(Dataset items)
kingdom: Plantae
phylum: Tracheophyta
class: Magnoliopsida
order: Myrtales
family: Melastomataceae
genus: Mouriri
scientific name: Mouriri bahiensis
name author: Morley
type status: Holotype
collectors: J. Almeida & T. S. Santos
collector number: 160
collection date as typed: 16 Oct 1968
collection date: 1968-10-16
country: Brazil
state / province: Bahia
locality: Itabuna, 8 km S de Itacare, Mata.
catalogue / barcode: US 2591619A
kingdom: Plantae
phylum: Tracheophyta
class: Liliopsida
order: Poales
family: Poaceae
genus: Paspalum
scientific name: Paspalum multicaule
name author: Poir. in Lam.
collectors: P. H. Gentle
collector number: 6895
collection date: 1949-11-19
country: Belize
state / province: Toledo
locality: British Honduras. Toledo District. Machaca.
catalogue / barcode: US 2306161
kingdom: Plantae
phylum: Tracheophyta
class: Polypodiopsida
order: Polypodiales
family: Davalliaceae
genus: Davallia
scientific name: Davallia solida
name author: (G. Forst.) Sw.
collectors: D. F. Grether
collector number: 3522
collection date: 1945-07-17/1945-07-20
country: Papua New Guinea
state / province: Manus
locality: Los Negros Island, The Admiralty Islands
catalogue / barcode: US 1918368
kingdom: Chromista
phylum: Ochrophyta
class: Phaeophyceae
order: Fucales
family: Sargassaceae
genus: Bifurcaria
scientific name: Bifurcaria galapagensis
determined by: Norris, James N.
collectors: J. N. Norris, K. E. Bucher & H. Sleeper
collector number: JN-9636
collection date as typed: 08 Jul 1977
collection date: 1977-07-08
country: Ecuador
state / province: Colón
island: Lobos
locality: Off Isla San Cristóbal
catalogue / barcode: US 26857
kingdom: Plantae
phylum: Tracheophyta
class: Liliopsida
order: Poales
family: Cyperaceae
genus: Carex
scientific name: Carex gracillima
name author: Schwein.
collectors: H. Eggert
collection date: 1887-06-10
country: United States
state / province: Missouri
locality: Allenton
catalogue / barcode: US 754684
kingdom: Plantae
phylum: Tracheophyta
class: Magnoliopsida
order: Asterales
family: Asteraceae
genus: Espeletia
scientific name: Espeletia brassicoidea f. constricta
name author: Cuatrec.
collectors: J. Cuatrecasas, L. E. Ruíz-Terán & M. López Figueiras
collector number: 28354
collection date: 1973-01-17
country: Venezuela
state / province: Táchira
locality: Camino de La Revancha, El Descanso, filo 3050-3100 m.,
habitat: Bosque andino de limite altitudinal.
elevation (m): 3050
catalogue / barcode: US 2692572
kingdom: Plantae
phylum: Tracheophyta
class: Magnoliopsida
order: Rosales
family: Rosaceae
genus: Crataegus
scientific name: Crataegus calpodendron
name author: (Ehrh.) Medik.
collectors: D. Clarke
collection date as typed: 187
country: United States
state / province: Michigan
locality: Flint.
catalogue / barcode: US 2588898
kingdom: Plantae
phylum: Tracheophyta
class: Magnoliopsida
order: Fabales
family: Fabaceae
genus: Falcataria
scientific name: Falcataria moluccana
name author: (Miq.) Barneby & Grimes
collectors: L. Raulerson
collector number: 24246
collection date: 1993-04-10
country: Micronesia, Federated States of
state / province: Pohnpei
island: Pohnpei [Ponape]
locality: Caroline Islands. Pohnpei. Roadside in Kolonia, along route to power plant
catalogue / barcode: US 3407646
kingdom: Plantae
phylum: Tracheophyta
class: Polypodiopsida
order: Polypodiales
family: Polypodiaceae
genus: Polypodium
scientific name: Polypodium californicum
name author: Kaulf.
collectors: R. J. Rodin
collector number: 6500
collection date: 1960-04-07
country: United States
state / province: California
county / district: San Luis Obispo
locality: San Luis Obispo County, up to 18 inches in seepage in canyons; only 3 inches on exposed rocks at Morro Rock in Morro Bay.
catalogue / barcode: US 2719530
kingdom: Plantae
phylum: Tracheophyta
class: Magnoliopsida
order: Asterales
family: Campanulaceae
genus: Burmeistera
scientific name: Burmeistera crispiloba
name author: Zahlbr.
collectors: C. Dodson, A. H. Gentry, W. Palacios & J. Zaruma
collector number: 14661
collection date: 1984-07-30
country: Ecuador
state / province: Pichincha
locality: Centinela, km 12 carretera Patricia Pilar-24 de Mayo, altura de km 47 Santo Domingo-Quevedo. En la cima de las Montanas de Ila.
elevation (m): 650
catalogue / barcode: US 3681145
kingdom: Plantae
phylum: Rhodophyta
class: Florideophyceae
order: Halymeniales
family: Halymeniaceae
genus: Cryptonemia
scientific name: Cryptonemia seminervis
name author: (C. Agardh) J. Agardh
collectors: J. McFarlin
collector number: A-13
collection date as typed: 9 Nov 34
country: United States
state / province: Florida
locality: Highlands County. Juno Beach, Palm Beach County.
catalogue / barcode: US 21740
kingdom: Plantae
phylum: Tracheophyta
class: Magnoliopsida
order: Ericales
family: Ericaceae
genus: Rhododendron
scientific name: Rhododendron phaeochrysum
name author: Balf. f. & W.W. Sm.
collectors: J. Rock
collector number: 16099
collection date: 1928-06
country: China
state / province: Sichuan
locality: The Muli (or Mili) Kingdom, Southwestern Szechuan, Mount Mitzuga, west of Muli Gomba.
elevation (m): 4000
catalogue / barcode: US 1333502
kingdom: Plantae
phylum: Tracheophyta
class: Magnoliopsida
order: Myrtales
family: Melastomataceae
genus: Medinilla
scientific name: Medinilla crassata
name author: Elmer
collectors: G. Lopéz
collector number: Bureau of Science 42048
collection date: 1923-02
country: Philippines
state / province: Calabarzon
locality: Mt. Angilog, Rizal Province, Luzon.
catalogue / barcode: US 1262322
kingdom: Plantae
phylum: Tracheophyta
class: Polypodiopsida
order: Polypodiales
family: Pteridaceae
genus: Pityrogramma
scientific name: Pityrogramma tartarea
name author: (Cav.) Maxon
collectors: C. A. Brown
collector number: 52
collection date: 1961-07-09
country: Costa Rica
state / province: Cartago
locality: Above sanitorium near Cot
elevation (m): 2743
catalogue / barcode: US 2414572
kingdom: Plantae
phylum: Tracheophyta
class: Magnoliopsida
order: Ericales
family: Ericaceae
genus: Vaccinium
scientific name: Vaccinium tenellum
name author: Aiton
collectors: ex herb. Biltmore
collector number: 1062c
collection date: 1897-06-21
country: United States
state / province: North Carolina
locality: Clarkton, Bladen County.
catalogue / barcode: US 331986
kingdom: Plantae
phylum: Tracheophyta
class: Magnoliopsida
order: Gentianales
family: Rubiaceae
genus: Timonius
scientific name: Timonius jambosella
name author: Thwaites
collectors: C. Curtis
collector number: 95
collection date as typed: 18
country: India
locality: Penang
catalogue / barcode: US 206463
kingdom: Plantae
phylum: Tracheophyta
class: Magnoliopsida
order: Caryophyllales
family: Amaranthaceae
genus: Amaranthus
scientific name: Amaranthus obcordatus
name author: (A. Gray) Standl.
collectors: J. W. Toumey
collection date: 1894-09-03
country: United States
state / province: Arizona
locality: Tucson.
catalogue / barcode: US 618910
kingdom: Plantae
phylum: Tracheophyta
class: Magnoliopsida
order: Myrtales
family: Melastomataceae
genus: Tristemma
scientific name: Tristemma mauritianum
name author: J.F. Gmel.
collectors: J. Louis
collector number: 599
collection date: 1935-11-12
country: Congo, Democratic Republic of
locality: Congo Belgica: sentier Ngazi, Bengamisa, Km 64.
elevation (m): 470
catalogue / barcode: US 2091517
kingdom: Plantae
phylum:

DIRECTION: Can you copy out, word for word, the part of the material that opens with the line containing "elevation (m): 4000" and closes with the line containing "country: Philippines", including both of those lines?

OUTPUT:
elevation (m): 4000
catalogue / barcode: US 1333502
kingdom: Plantae
phylum: Tracheophyta
class: Magnoliopsida
order: Myrtales
family: Melastomataceae
genus: Medinilla
scientific name: Medinilla crassata
name author: Elmer
collectors: G. Lopéz
collector number: Bureau of Science 42048
collection date: 1923-02
country: Philippines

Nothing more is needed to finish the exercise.